There was real talk of traveling to the far reaches of Outer Space and building colonies and living there while all we were sitting at home watching Science Fiction cartoons like the Jetsons and other programs like Star Trek and later on Battle Star Galactica and now there is a complete channel devoted to Sci-Fi.

So I ponder this thought. Have we not arrived in the future if we don’t have jetpacks and flying cars and household personal robots?
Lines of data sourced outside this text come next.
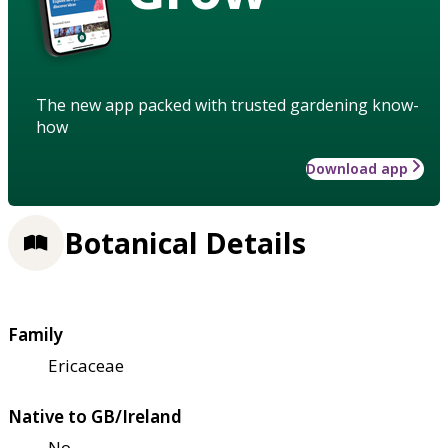
The new app packed with trusted gardening know-
how
Download app
Botanical Details
Family
Ericaceae
Native to GB/Ireland
No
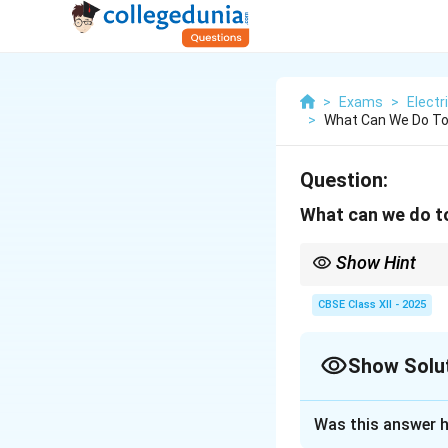
>
Exams
>
Electr
>
What Can We Do To 
Question:
What can we do to
Show Hint
Prevent manual handli
CBSE Class XII - 2025
Show Solu
Solution and E
Was this answer h
Manual handling in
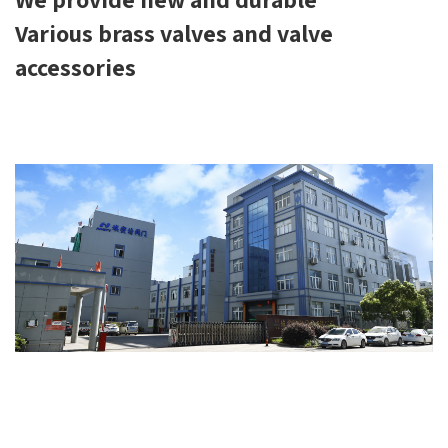
Various brass valves and valve
accessories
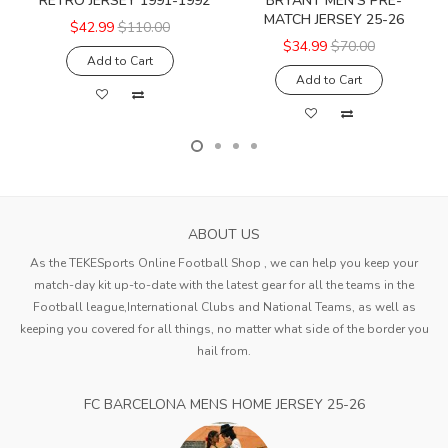
RETRO JERSEY 1991-1992
BRYANT MEN'S PRE-
MATCH JERSEY 25-26
$42.99
$110.00
$34.99
$70.00
Add to Cart
Add to Cart
ABOUT US
As the TEKESports Online Football Shop , we can help you keep your
match-day kit up-to-date with the latest gear for all the teams in the
Football league,International Clubs and National Teams, as well as
keeping you covered for all things, no matter what side of the border you
hail from.
FC BARCELONA MENS HOME JERSEY 25-26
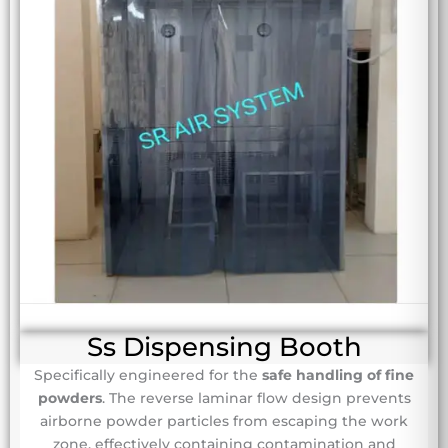
Ss Dispensing Booth
Specifically engineered for the
safe handling of fine
powders
. The reverse laminar flow design prevents
airborne powder particles from escaping the work
zone, effectively containing contamination and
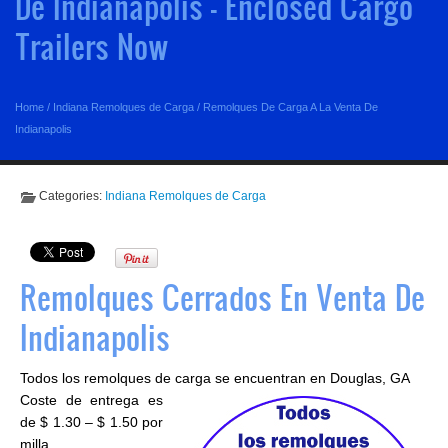
De Indianapolis - Enclosed Cargo
Trailers Now
Home
/
Indiana Remolques de Carga
/
Remolques De Carga A La Venta De
Indianapolis
Categories:
Indiana Remolques de Carga
Remolques Cerrados En Venta De
Indianapolis
Todos los remolques de carga se encuentran en Douglas, GA
Coste de entrega es
de $ 1.30 – $ 1.50 por
milla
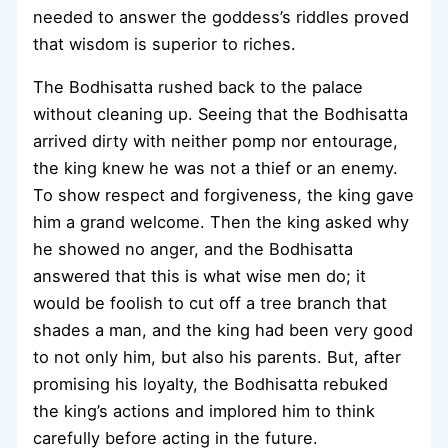
needed to answer the goddess’s riddles proved
that wisdom is superior to riches.
The Bodhisatta rushed back to the palace
without cleaning up. Seeing that the Bodhisatta
arrived dirty with neither pomp nor entourage,
the king knew he was not a thief or an enemy.
To show respect and forgiveness, the king gave
him a grand welcome. Then the king asked why
he showed no anger, and the Bodhisatta
answered that this is what wise men do; it
would be foolish to cut off a tree branch that
shades a man, and the king had been very good
to not only him, but also his parents. But, after
promising his loyalty, the Bodhisatta rebuked
the king’s actions and implored him to think
carefully before acting in the future.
THEY told us we would have these things in the future so when do we get to the future?

As I pondered this dilemma I started thinking that on the one hand we have these wonderful new devices called lap tops and flat computer screens you can play games on, just like they did in the Legion of Superheroes — which is definitely in the future, and we are already blessed (and/or cursed) with so many other technological wonders probably were not imagined by those who designed our future so long ago, but we don’t still don’t have the jetpacks and the flying cars. So does that mean we are not in the future yet? Are we just stuck in the perpetual now waiting for permission to say or go into the ‘future?

As I thought long and hard (and that squeaking, creaking high pitched whining sound you have been hearing is my thoughts) the realization that we have arrived in the future hit. The jetpacks and flying cars are out there as promised. There is the Moller Skycar. In 2007, Moller announced that the M200G Volantor a precursor to the Moller Skycar, capable of hovering 10 feet above the ground using 70% ethanol and 30% water for fuel and traveling up to 50 MPH would hopefully be on the market in the United States by early 2008. Depending on demand, Moller says, the M200G Volantor could cost under $100,000 and I will tell you right now it is never going to put on the market.
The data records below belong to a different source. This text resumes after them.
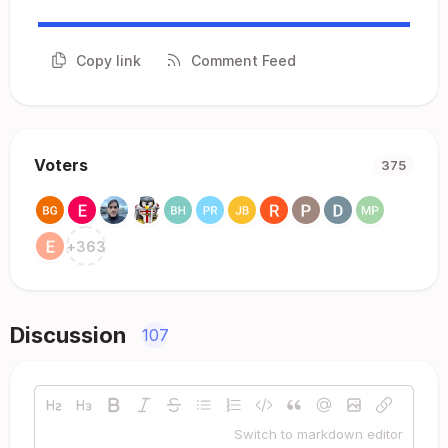
Copy link
Comment Feed
Voters
375
+
363
Discussion
107
Switch to markdown editor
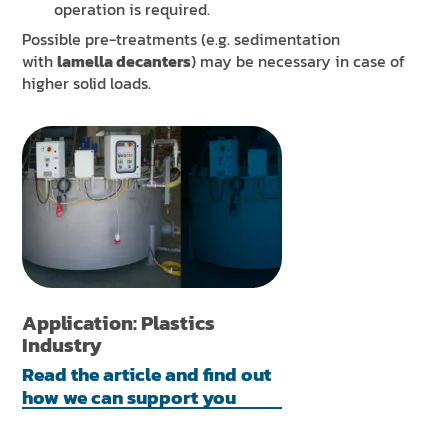
operation is required.
Possible pre-treatments (e.g. sedimentation
with
lamella decanters
) may be necessary in case of
higher solid loads.
Application: Plastics
Industry
Read the article and find out
how we can support you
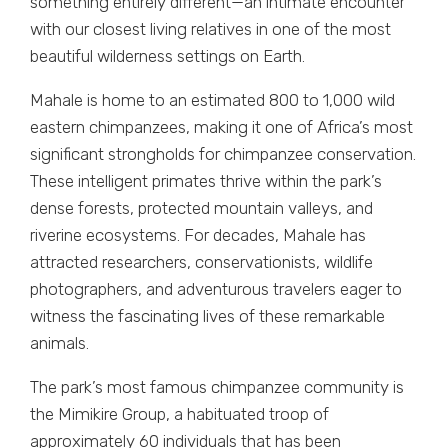
something entirely different—an intimate encounter
with our closest living relatives in one of the most
beautiful wilderness settings on Earth.
Mahale is home to an estimated 800 to 1,000 wild
eastern chimpanzees, making it one of Africa’s most
significant strongholds for chimpanzee conservation.
These intelligent primates thrive within the park’s
dense forests, protected mountain valleys, and
riverine ecosystems. For decades, Mahale has
attracted researchers, conservationists, wildlife
photographers, and adventurous travelers eager to
witness the fascinating lives of these remarkable
animals.
The park’s most famous chimpanzee community is
the Mimikire Group, a habituated troop of
approximately 60 individuals that has been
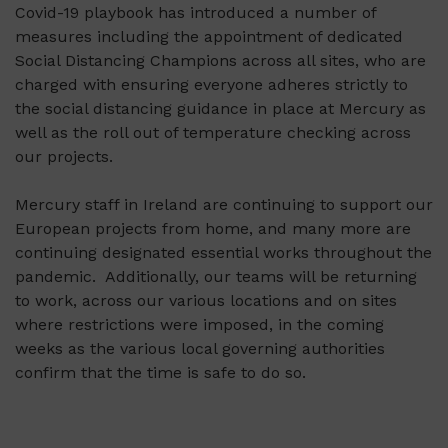
Covid-19 playbook has introduced a number of
measures including the appointment of dedicated
Social Distancing Champions across all sites, who are
charged with ensuring everyone adheres strictly to
the social distancing guidance in place at Mercury as
well as the roll out of temperature checking across
our projects.
Mercury staff in Ireland are continuing to support our
European projects from home, and many more are
continuing designated essential works throughout the
pandemic. Additionally, our teams will be returning
to work, across our various locations and on sites
where restrictions were imposed, in the coming
weeks as the various local governing authorities
confirm that the time is safe to do so.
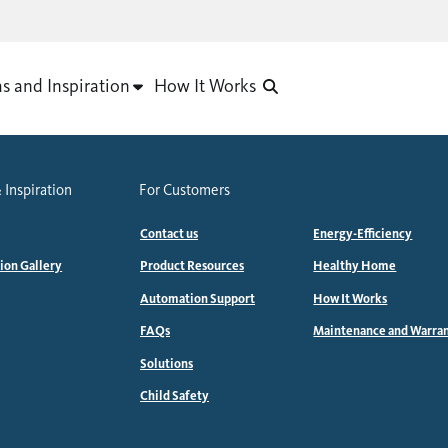
as and Inspiration
How It Works
 Inspiration
For Customers
Contact us
Energy-Efficiency
tion Gallery
Product Resources
Healthy Home
Automation Support
How It Works
FAQs
Maintenance and Warra
Solutions
Child Safety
Why? Where are they? Why isn’t there one in every driveway? Well here is the depressing part, folks. We don’t have them, NOT because there isn’t any entrepreneur willing to make them. We don’t have them because “Some body” rejected them. “Some body” collectively said, “No thanks.” And why is that? Because “Some body” said they’re not safe.

I grew up with a “Crop Duster” Dad and lived around all manner of flying aircraft all of my life. I studied airplanes and have always had an interest in flying and the earlier airplanes and cars of our past were everything but safe. But airplanes and motor cars were invented and introduced to the public in a more adventurous age; when people didn’t think or stress about safety to such an obsessive degree. We want more safety, Nay! we expect and demand it now more than we did then. If cars and airplanes were introduced for the first time today they’d never get government approval. They’d never be able to jump through all of the regulatory hoops any new product has to overcome today because “Some body” would be out there braying about how unsafe and dangerous they are!